不登校や発達障害を抱える子どもたちを前に、親や教師は何を感じ、どう支えていけばよいのか。今回お話を伺ったのは、愛知県で29年間にわたり小学校教員として勤務し、現在は心理カウンセラーとして不登校家庭の親子支援に取り組む柴垣 友佳里氏。
「支援すべきはまず親御さんの心」と語るその言葉には、現場の最前線で子どもたちと向き合い続けた経験と、心理的支援の実践知がにじみ出ます。教室の外でこそできる支援がある。学校、家庭、地域の垣根を越えて、今求められる“不登校支援のあり方”を共に見つめます。
KCS認定心理カウンセラーに聞く——すららコラム編集部インタビュー
プロフィール
KCS 認定心理カウンセラー
くれたけ心理相談室 江南支部/柴垣 友佳里 さん
愛知県名古屋市生まれ、江南市育ち。愛知教育大学卒、小学校教員として春日井・小牧・犬山・江南市、大口町で29年間勤務。3人の子の母でもある。心理資格取得後、発達障害・不登校の子どもと家族を支えるべく50代で転身。現在は江南市を拠点に、対面・訪問・オンラインでの丁寧なカウンセリングを通じ、子どもも大人も自分らしく歩めるよう寄り添う活動を続けている。
くれたけ心理相談室 江南支部HP:https://yukari.counseling1.jp/
教員時代に感じた取りこぼされる子どもたちへの違和感
ーー佐々木:本日はお時間をいただき、ありがとうございます。これまでのご経験や現在の取り組みについてお伺いしてもよろしいでしょうか。
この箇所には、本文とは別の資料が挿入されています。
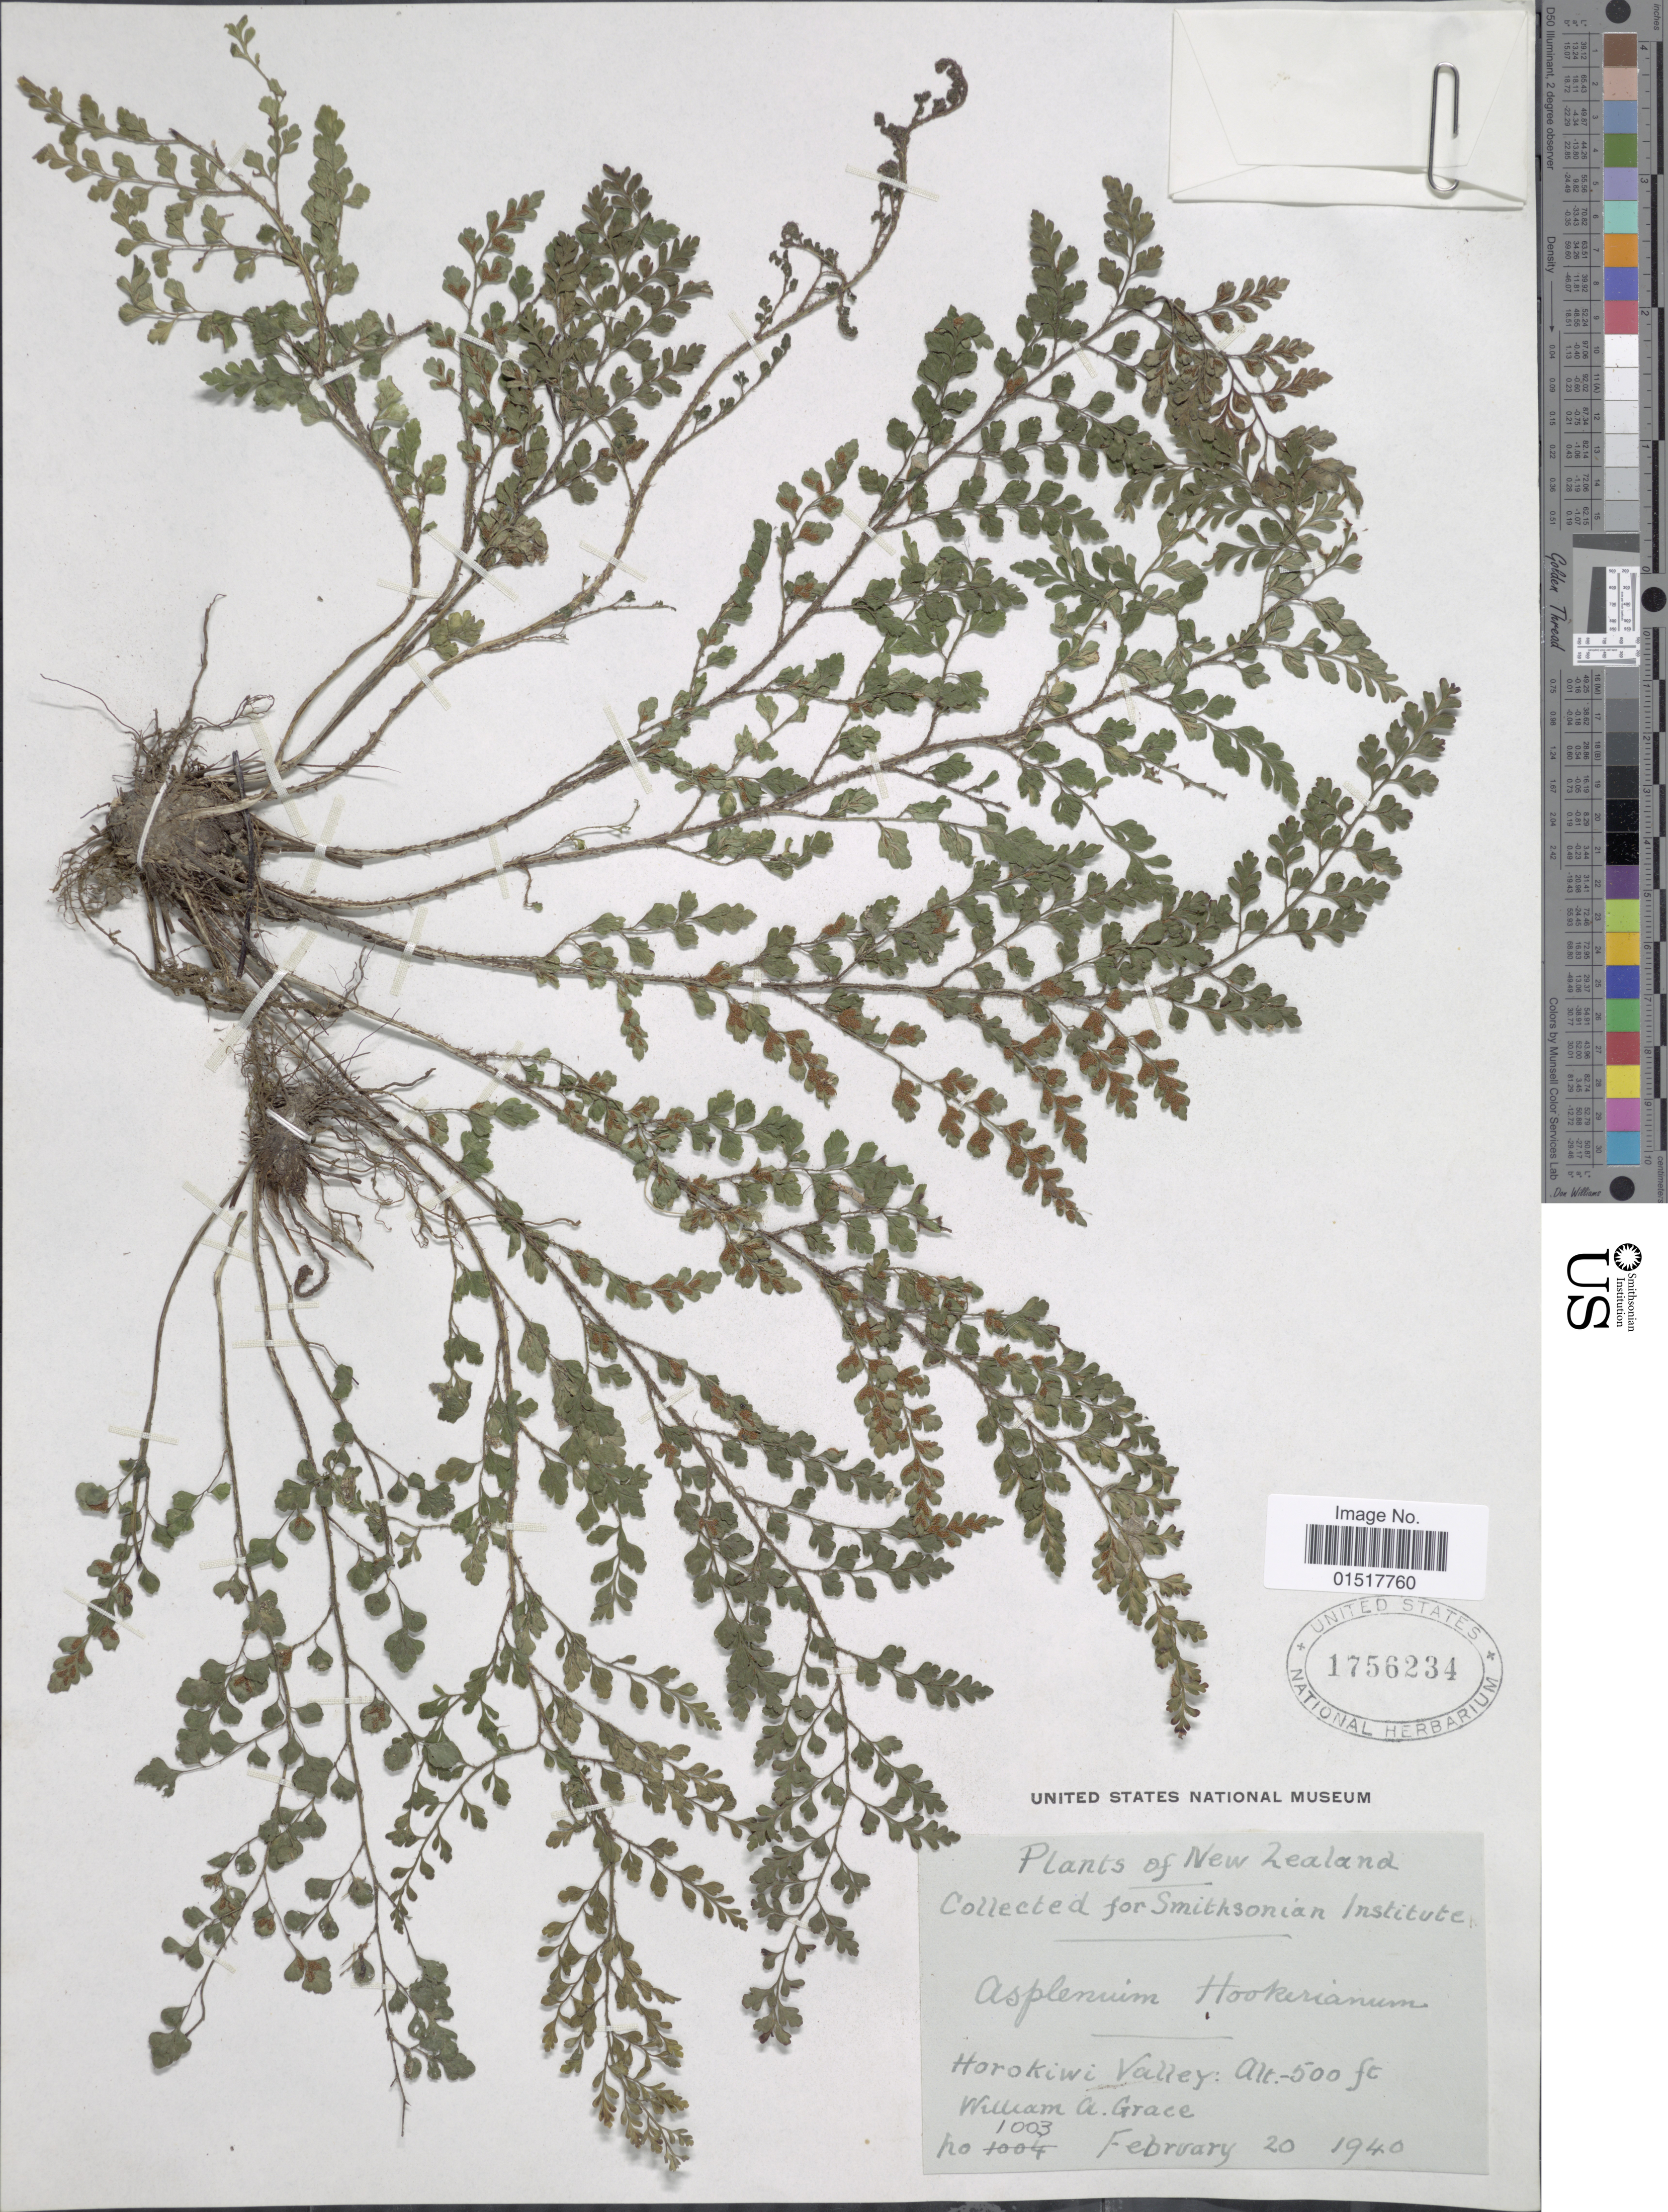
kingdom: Plantae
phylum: Tracheophyta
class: Polypodiopsida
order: Polypodiales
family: Aspleniaceae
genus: Asplenium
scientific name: Asplenium hookerianum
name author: Colenso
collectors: W. Grace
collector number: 1003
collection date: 1940-02-20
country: New Zealand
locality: Horokiwi Valley.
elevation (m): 152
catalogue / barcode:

柴垣:ありがとうございます。私は大学卒業後すぐに教職に就きまして、愛知県の公立小学校に採用され、24年間学級担任として、5年間算数の少人数指導教員として、教壇に立ってまいりました。
柴垣:教員生活の中で常に感じていたのは、教室という集団の場では、どうしても取りこぼされがちな子が存在するという現実です。1クラスに30数人の児童がいる中で、いつも後ろからそっとついてくるような子たち。学習のスピードや人との関わり方に独自のリズムを持つ子どもたちが確かに存在しました。
柴垣:当時はまだ、発達障害という言葉や診断が今ほど一般的ではありませんでしたが、明らかに個性の強い子どもたちや、何らかの困りごとを抱えるご家庭は少なくなかったと思います。親御さんも本当にご苦労されていました。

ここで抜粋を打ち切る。